▶ _REQUIREMENT_
Format all of the data below as a JSON list of strings, with one string per line and blank lines omitted.

▶ _Extracted records_
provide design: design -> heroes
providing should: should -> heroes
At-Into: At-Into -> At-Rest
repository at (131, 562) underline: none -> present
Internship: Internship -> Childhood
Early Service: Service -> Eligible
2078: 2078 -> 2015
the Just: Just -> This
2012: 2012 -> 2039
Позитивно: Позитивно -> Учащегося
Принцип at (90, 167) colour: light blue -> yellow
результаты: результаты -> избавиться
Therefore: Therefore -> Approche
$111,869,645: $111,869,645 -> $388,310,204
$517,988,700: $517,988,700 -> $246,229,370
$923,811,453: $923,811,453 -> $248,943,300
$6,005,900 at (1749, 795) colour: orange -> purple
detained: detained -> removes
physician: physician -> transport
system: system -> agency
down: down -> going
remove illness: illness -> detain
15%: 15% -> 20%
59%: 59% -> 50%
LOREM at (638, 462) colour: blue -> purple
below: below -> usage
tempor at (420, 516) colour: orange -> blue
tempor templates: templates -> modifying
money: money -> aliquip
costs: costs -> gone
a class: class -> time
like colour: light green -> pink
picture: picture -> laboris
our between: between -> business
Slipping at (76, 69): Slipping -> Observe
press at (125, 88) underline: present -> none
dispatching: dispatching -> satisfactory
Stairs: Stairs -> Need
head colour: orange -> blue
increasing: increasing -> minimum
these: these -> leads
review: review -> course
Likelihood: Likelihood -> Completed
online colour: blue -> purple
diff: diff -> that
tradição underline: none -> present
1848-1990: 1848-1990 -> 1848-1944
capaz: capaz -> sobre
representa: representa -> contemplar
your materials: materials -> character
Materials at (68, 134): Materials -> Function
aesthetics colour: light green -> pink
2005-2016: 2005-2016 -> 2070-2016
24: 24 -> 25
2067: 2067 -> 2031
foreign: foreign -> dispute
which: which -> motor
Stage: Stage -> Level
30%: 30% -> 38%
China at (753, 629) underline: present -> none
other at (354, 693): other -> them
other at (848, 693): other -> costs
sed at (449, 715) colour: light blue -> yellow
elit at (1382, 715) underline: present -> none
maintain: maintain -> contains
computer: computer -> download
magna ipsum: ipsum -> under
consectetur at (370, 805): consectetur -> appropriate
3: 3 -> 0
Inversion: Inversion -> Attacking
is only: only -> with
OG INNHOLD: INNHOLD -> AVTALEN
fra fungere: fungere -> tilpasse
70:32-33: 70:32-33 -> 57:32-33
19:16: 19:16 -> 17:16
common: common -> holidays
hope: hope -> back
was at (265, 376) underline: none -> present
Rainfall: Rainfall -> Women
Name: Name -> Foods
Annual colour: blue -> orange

▶ _FULL OUTPUT_
[
  "provide design: design -> heroes",
  "providing should: should -> heroes",
  "At-Into: At-Into -> At-Rest",
  "repository at (131, 562) underline: none -> present",
  "Internship: Internship -> Childhood",
  "Early Service: Service -> Eligible",
  "2078: 2078 -> 2015",
  "the Just: Just -> This",
  "2012: 2012 -> 2039",
  "Позитивно: Позитивно -> Учащегося",
  "Принцип at (90, 167) colour: light blue -> yellow",
  "результаты: результаты -> избавиться",
  "Therefore: Therefore -> Approche",
  "$111,869,645: $111,869,645 -> $388,310,204",
  "$517,988,700: $517,988,700 -> $246,229,370",
  "$923,811,453: $923,811,453 -> $248,943,300",
  "$6,005,900 at (1749, 795) colour: orange -> purple",
  "detained: detained -> removes",
  "physician: physician -> transport",
  "system: system -> agency",
  "down: down -> going",
  "remove illness: illness -> detain",
  "15%: 15% -> 20%",
  "59%: 59% -> 50%",
  "LOREM at (638, 462) colour: blue -> purple",
  "below: below -> usage",
  "tempor at (420, 516) colour: orange -> blue",
  "tempor templates: templates -> modifying",
  "money: money -> aliquip",
  "costs: costs -> gone",
  "a class: class -> time",
  "like colour: light green -> pink",
  "picture: picture -> laboris",
  "our between: between -> business",
  "Slipping at (76, 69): Slipping -> Observe",
  "press at (125, 88) underline: present -> none",
  "dispatching: dispatching -> satisfactory",
  "Stairs: Stairs -> Need",
  "head colour: orange -> blue",
  "increasing: increasing -> minimum",
  "these: these -> leads",
  "review: review -> course",
  "Likelihood: Likelihood -> Completed",
  "online colour: blue -> purple",
  "diff: diff -> that",
  "tradição underline: none -> present",
  "1848-1990: 1848-1990 -> 1848-1944",
  "capaz: capaz -> sobre",
  "representa: representa -> contemplar",
  "your materials: materials -> character",
  "Materials at (68, 134): Materials -> Function",
  "aesthetics colour: light green -> pink",
  "2005-2016: 2005-2016 -> 2070-2016",
  "24: 24 -> 25",
  "2067: 2067 -> 2031",
  "foreign: foreign -> dispute",
  "which: which -> motor",
  "Stage: Stage -> Level",
  "30%: 30% -> 38%",
  "China at (753, 629) underline: present -> none",
  "other at (354, 693): other -> them",
  "other at (848, 693): other -> costs",
  "sed at (449, 715) colour: light blue -> yellow",
  "elit at (1382, 715) underline: present -> none",
  "maintain: maintain -> contains",
  "computer: computer -> download",
  "magna ipsum: ipsum -> under",
  "consectetur at (370, 805): consectetur -> appropriate",
  "3: 3 -> 0",
  "Inversion: Inversion -> Attacking",
  "is only: only -> with",
  "OG INNHOLD: INNHOLD -> AVTALEN",
  "fra fungere: fungere -> tilpasse",
  "70:32-33: 70:32-33 -> 57:32-33",
  "19:16: 19:16 -> 17:16",
  "common: common -> holidays",
  "hope: hope -> back",
  "was at (265, 376) underline: none -> present",
  "Rainfall: Rainfall -> Women",
  "Name: Name -> Foods",
  "Annual colour: blue -> orange"
]